◆ To do ◆
Using the news article on Chen Guangcheng's escape, explain in one to three sentences why the escape poses a diplomatic quandary for the United States.

Saturday, April 28, 2012

Challenge for U.S. After Escape by China Activist

http://www.nytimes.com/2012/04/28/world/asia/chen-guangcheng-blind-lawyer-escapes-house-arrest-china.html

 

Challenge for U.S. After Escape by China Activist

Supporters of Chen Guangcheng, via Associated Press

Chen Guangcheng, shown in an undated photograph, has been isolated since September 2010.

By ANDREW JACOBS and JONATHAN ANSFIELD

Published: April 27, 2012

 

BEIJING — The dramatic nighttime escape of a blind rights lawyer from extralegal house arrest in his village dealt a major embarrassment to the Chinese government and left the United States, which may be sheltering him, with a new diplomatic quandary as it seeks to improve its fraught relationship with Beijing.

◆ Data entries ◆
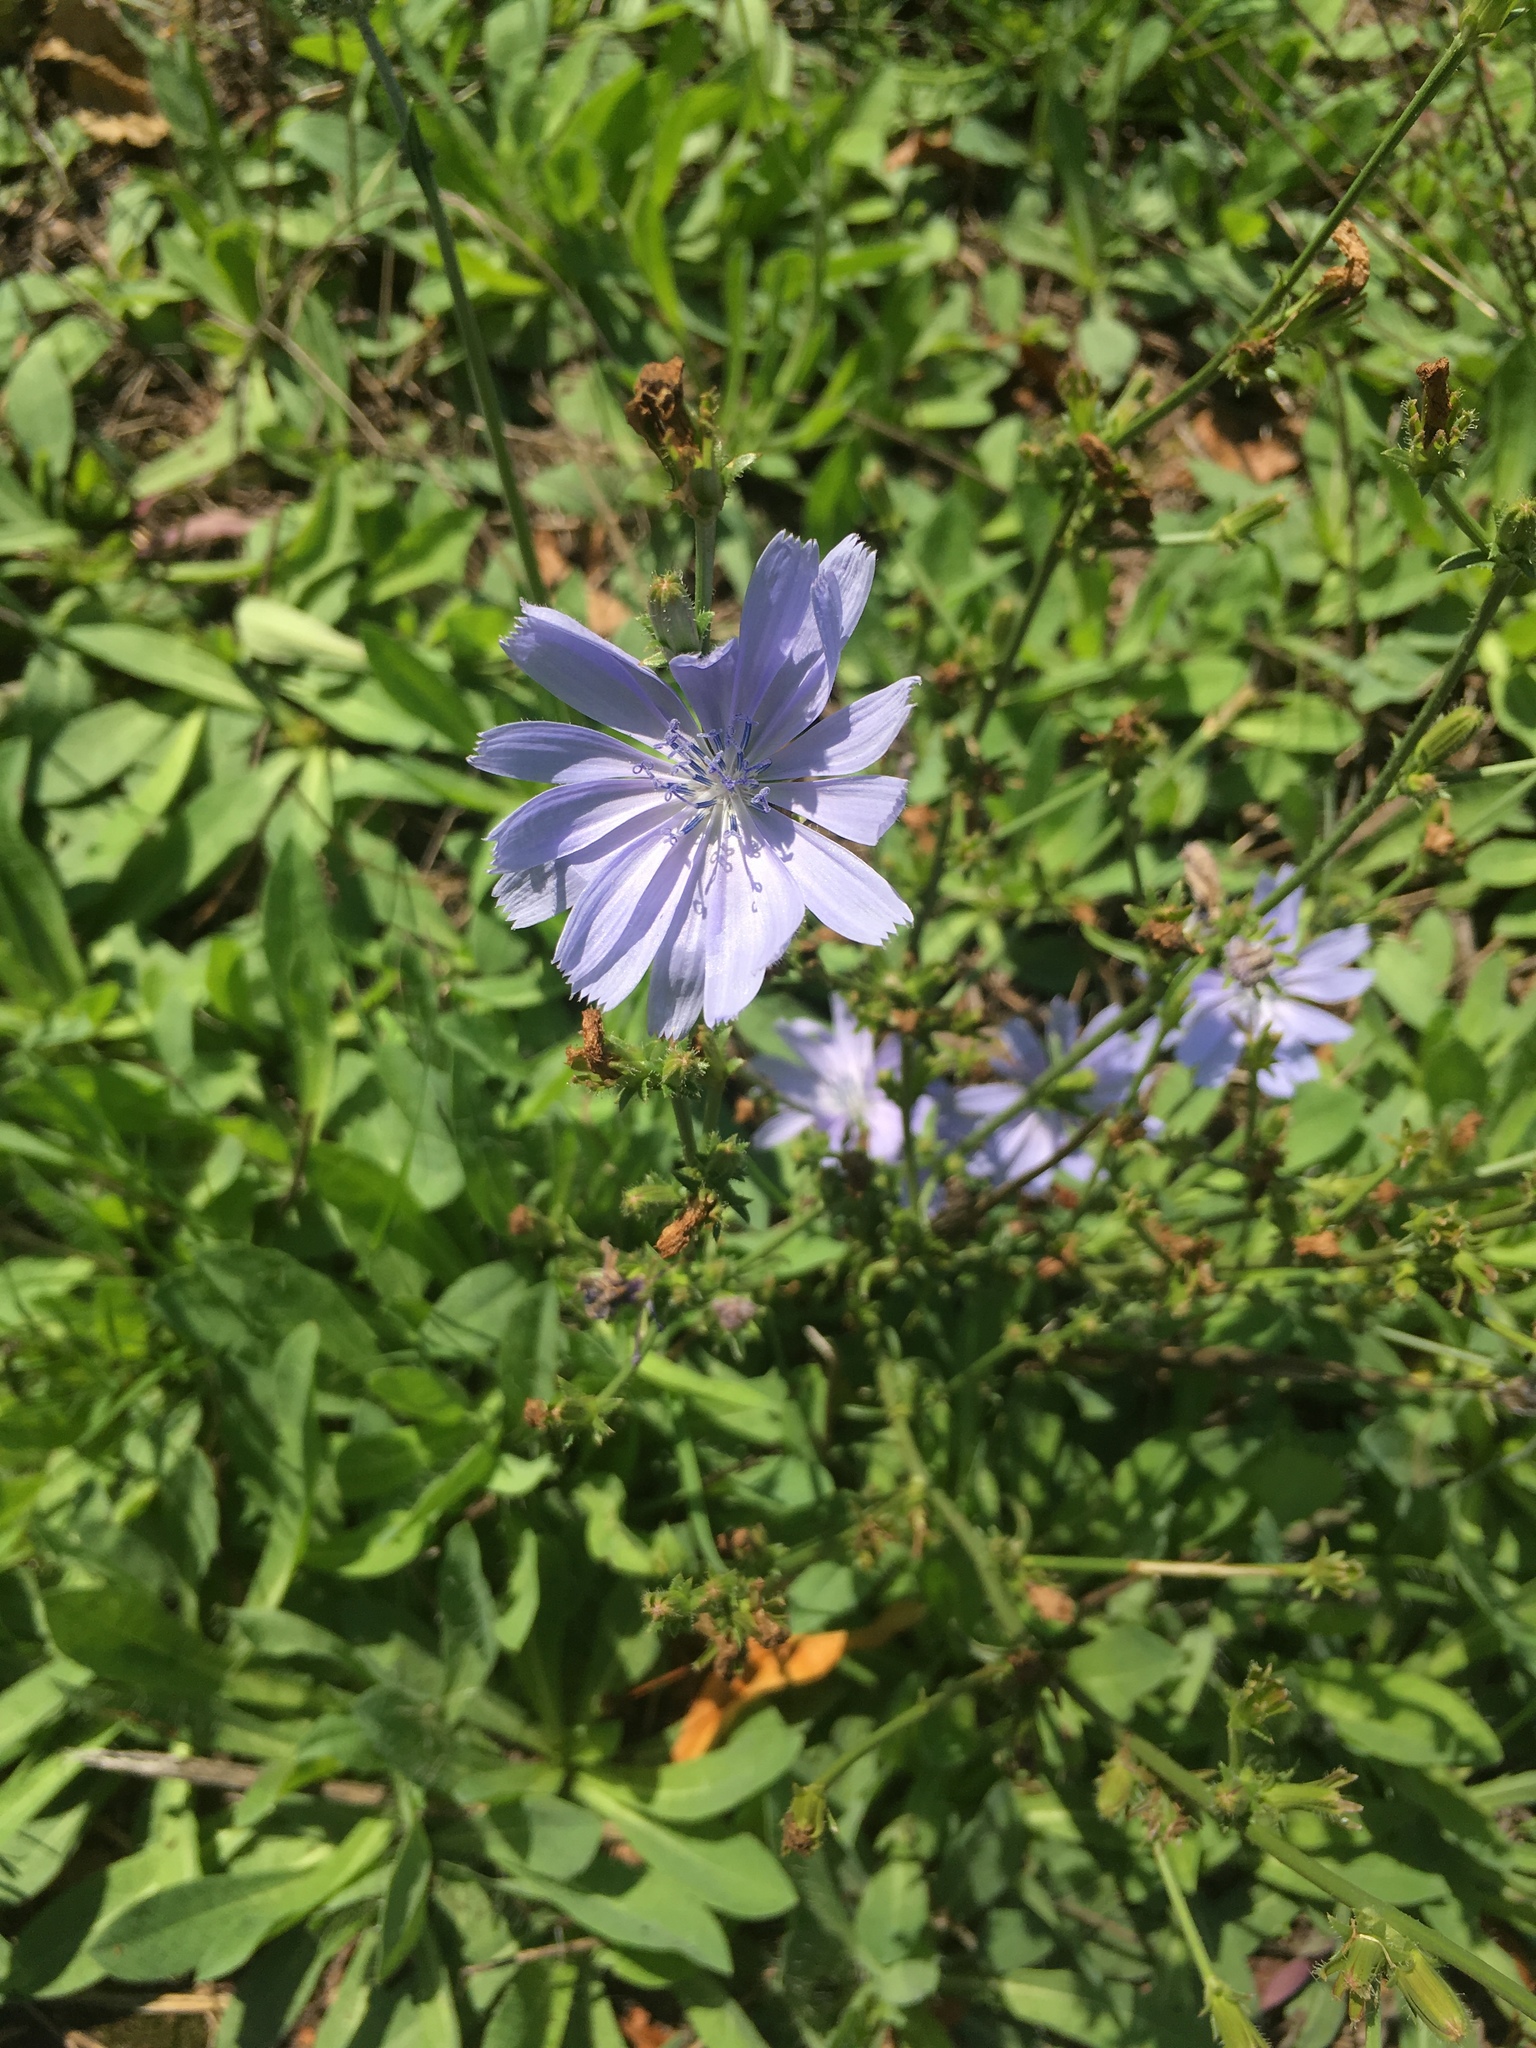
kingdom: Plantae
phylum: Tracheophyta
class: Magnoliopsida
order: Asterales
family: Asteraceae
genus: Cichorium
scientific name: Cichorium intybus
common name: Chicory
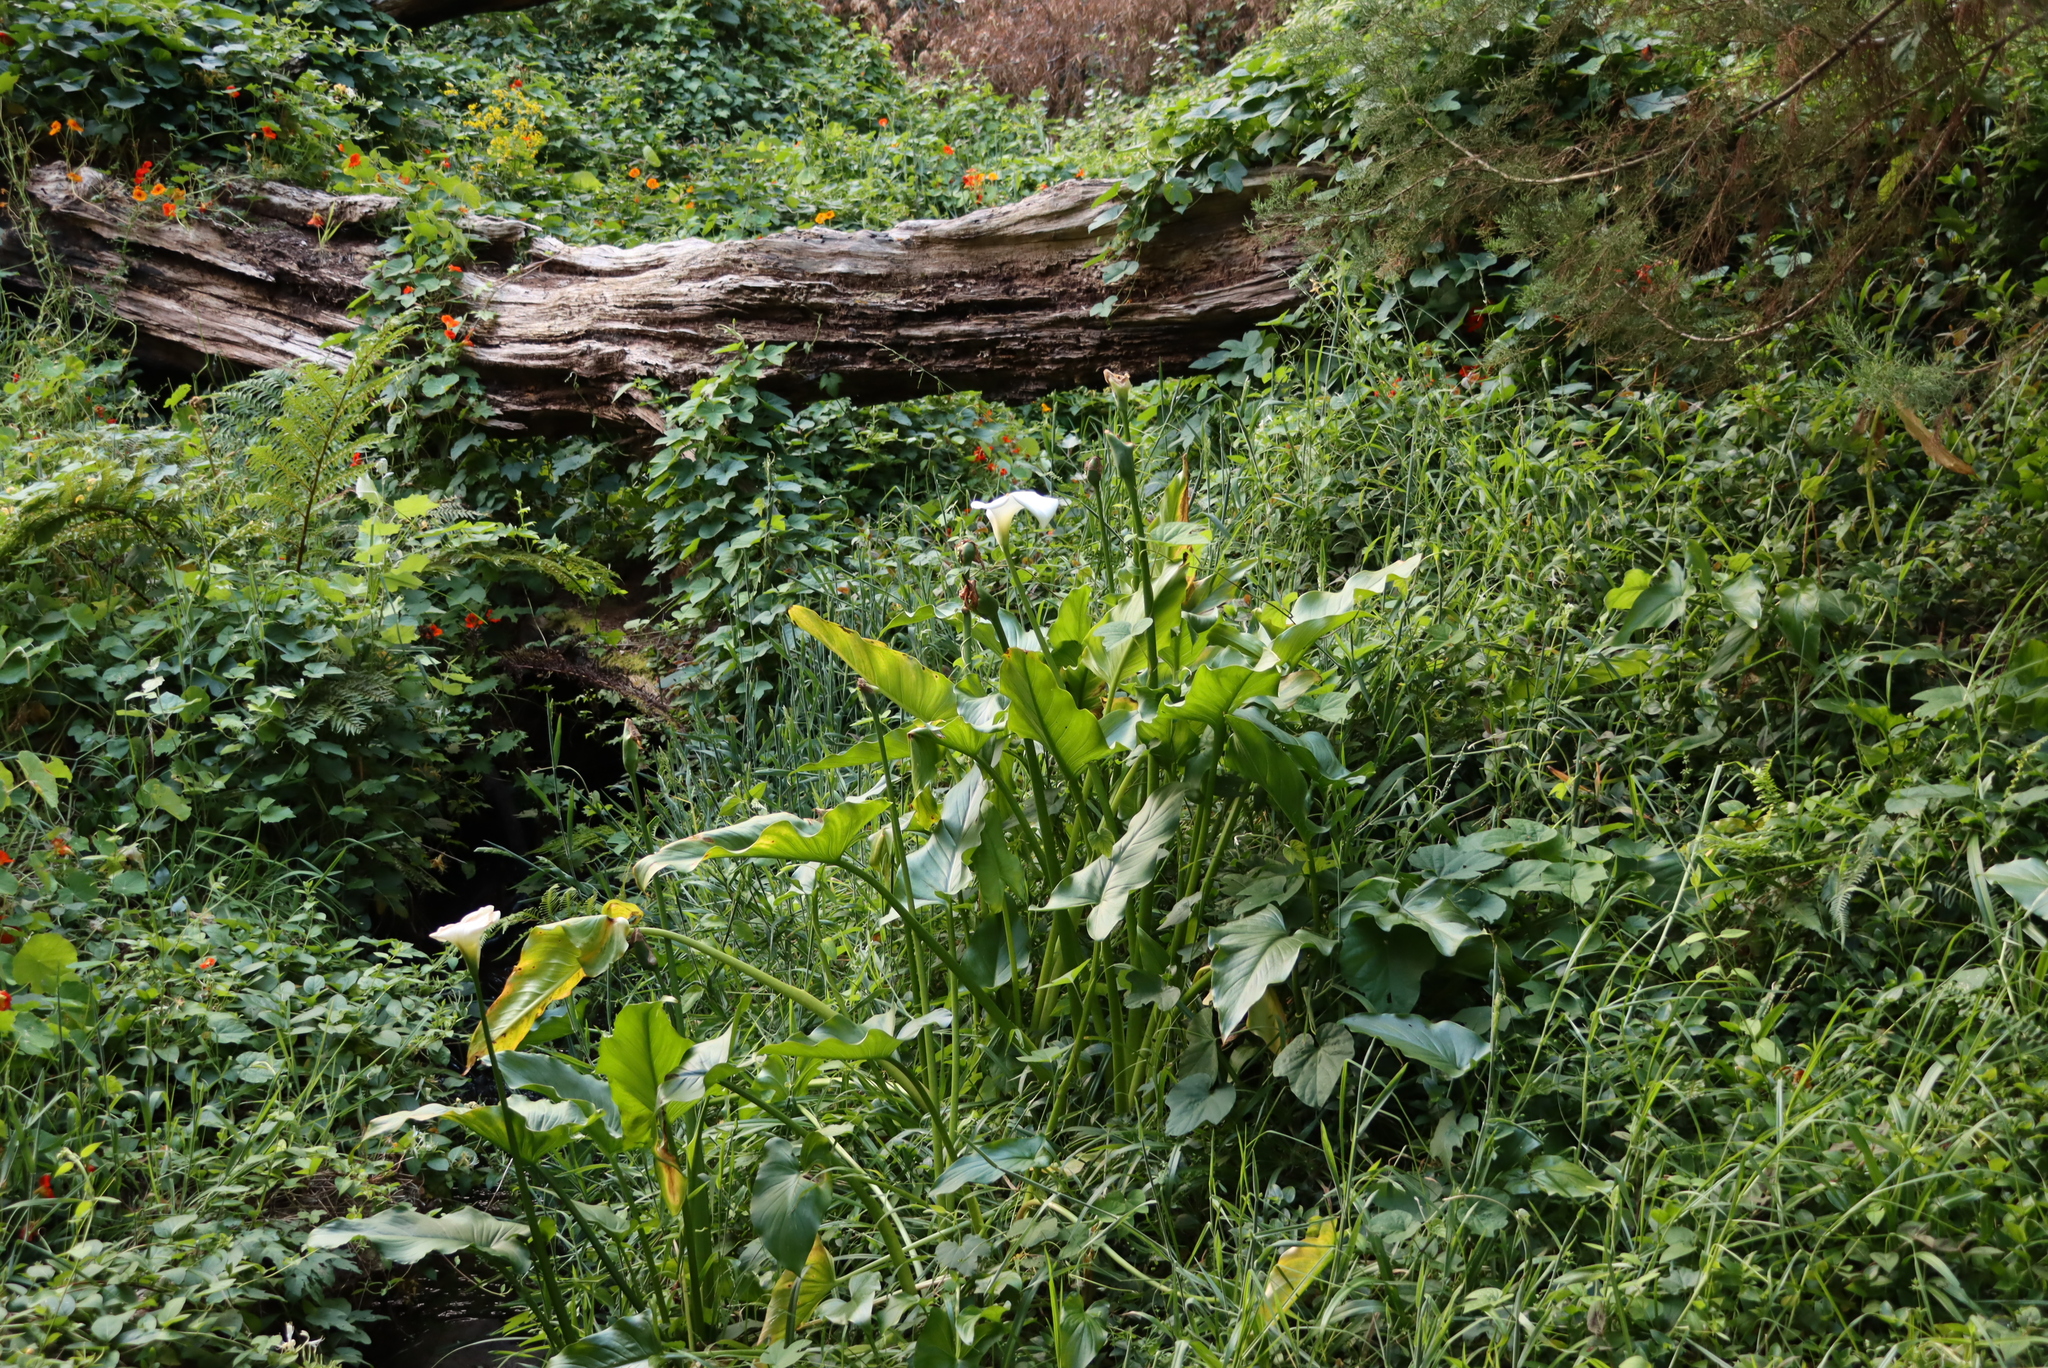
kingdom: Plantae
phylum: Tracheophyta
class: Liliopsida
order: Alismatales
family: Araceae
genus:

◆ Problem solution ◆
The United States may be sheltering Chen Guangcheng, a blind rights lawyer who fled extralegal house arrest. It is also trying to improve its fraught relationship with Beijing.